> [JOB]: Restate the lines exactly, starting at the line that contains "[366,380,417,389] [42,398,323,410] dearth" and finishing with the final line of the records.

> [EXERCISE DATA]:
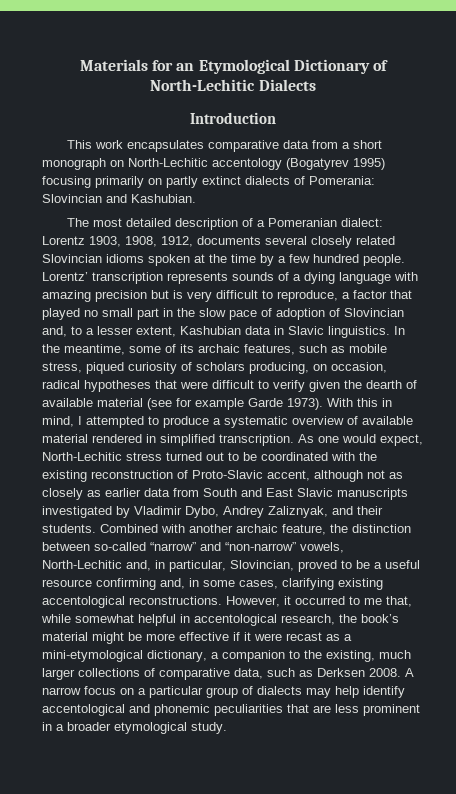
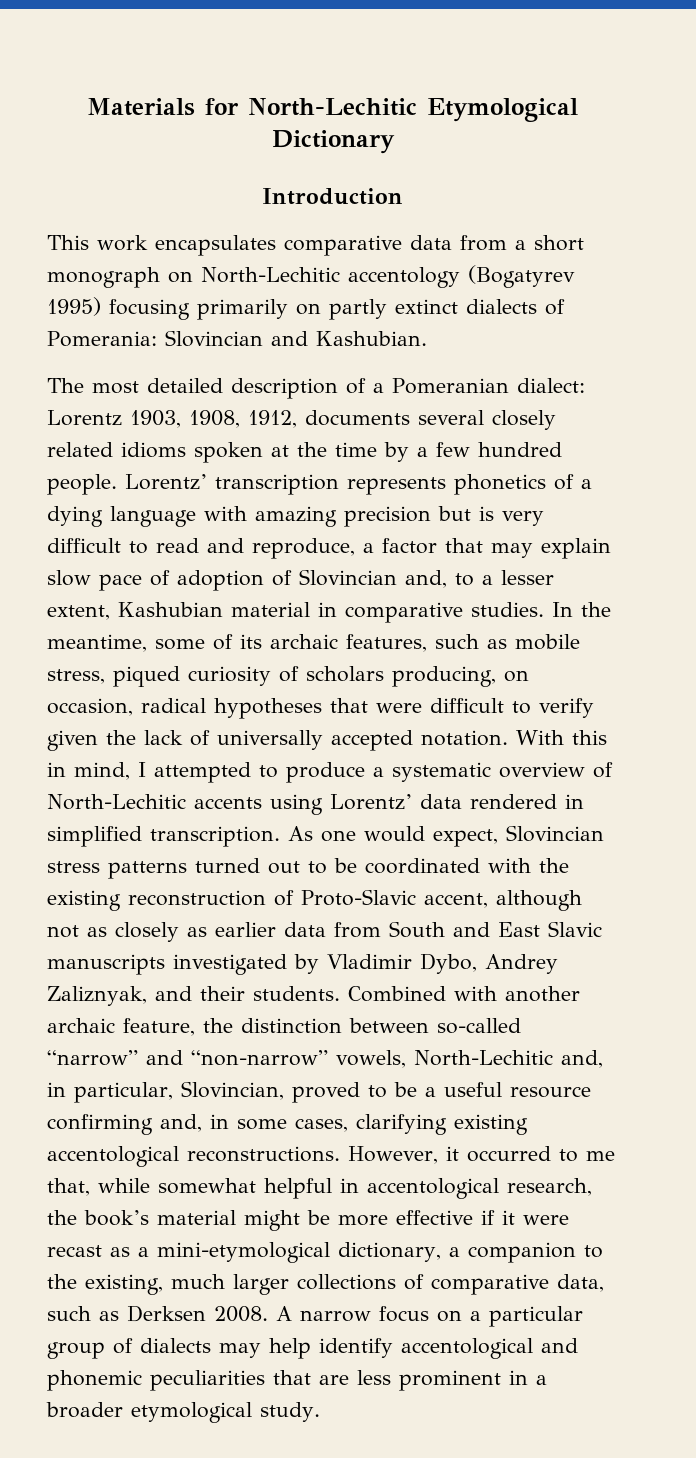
[176,63,195,71] an -> [248,98,417,116] North-Lechitic
[372,60,388,71] [150,79,316,91] of North-Lechitic Dialects -> (395, 142) none
[42,254,102,263] Slovincian -> (113, 449) none
[232,272,274,281] sounds -> [454,474,546,495] phonetics
(273, 294) none -> [156,538,244,553] read and
[42,308,195,320] played no small part in the -> [491,538,611,559] may explain
[245,326,390,338] data in Slavic linguistics. -> [231,602,544,623] material in comparative studies.
[366,380,417,389] [42,398,323,410] dearth of available material (see for example Garde 1973). -> [144,730,508,751] lack of universally accepted notation.
[362,416,413,425] [42,434,88,443] available material -> [47,794,462,815] North-Lechitic accents using Lorentz’ data
[42,452,162,461] North-Lechitic stress -> [506,825,604,842] [47,861,187,879] Slovincian stress patterns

> [EXERCISE RESULT]:
[366,380,417,389] [42,398,323,410] dearth of available material (see for example Garde 1973). -> [144,730,508,751] lack of universally accepted notation.
[362,416,413,425] [42,434,88,443] available material -> [47,794,462,815] North-Lechitic accents using Lorentz’ data
[42,452,162,461] North-Lechitic stress -> [506,825,604,842] [47,861,187,879] Slovincian stress patterns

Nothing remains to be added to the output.